* **Extracted information**

┄┄┄┄┄┄┄┄┄┄┄┄┄┄┄┄┄┄┄┄

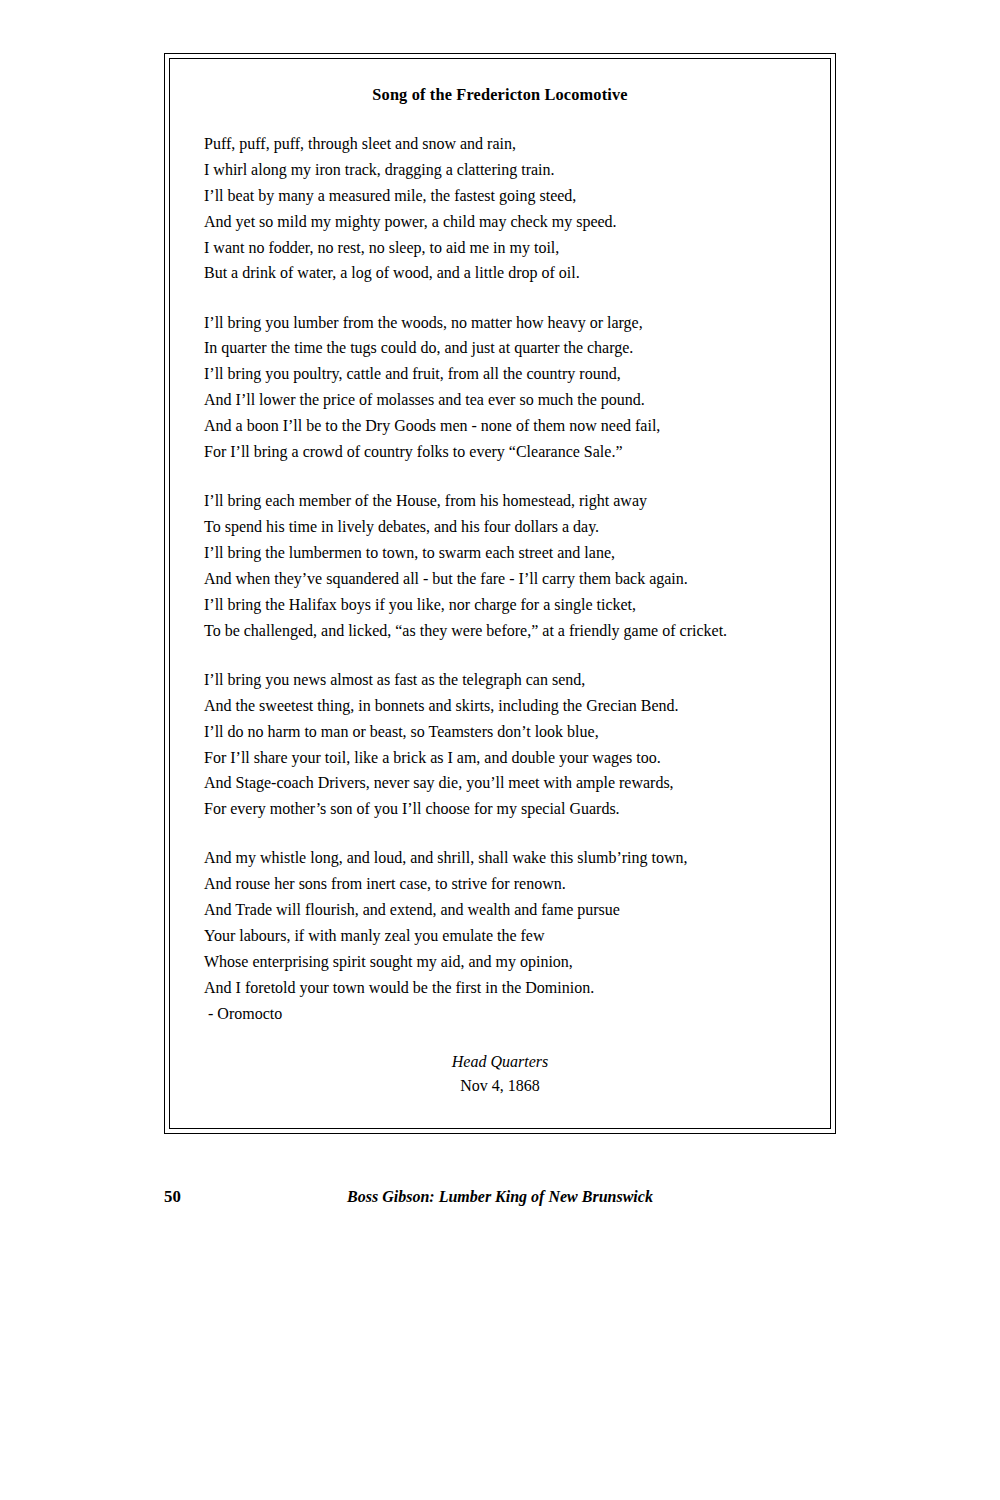Song of the Fredericton Locomotive
Puff, puff, puff, through sleet and snow and rain,
I whirl along my iron track, dragging a clattering train.
I’ll beat by many a measured mile, the fastest going steed,
And yet so mild my mighty power, a child may check my speed.
I want no fodder, no rest, no sleep, to aid me in my toil,
But a drink of water, a log of wood, and a little drop of oil.
I’ll bring you lumber from the woods, no matter how heavy or large,
In quarter the time the tugs could do, and just at quarter the charge.
I’ll bring you poultry, cattle and fruit, from all the country round,
And I’ll lower the price of molasses and tea ever so much the pound.
And a boon I’ll be to the Dry Goods men - none of them now need fail,
For I’ll bring a crowd of country folks to every “Clearance Sale.”
I’ll bring each member of the House, from his homestead, right away
To spend his time in lively debates, and his four dollars a day.
I’ll bring the lumbermen to town, to swarm each street and lane,
And when they’ve squandered all - but the fare - I’ll carry them back again.
I’ll bring the Halifax boys if you like, nor charge for a single ticket,
To be challenged, and licked, “as they were before,” at a friendly game of cricket.
I’ll bring you news almost as fast as the telegraph can send,
And the sweetest thing, in bonnets and skirts, including the Grecian Bend.
I’ll do no harm to man or beast, so Teamsters don’t look blue,
For I’ll share your toil, like a brick as I am, and double your wages too.
And Stage-coach Drivers, never say die, you’ll meet with ample rewards,
For every mother’s son of you I’ll choose for my special Guards.
And my whistle long, and loud, and shrill, shall wake this slumb’ring town,
And rouse her sons from inert case, to strive for renown.
And Trade will flourish, and extend, and wealth and fame pursue
Your labours, if with manly zeal you emulate the few
Whose enterprising spirit sought my aid, and my opinion,
And I foretold your town would be the first in the Dominion.
- Oromocto
Head Quarters Nov 4, 1868
50 Boss Gibson: Lumber King of New Brunswick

┄┄┄┄┄┄┄┄┄┄┄┄┄┄┄┄┄┄┄┄

* **Task details**
Gather up every line from the listing above in which the word "bring" occurs.

* **Written answer**
I’ll bring you lumber from the woods, no matter how heavy or large,
I’ll bring you poultry, cattle and fruit, from all the country round,
For I’ll bring a crowd of country folks to every “Clearance Sale.”
I’ll bring each member of the House, from his homestead, right away
I’ll bring the lumbermen to town, to swarm each street and lane,
I’ll bring the Halifax boys if you like, nor charge for a single ticket,
I’ll bring you news almost as fast as the telegraph can send,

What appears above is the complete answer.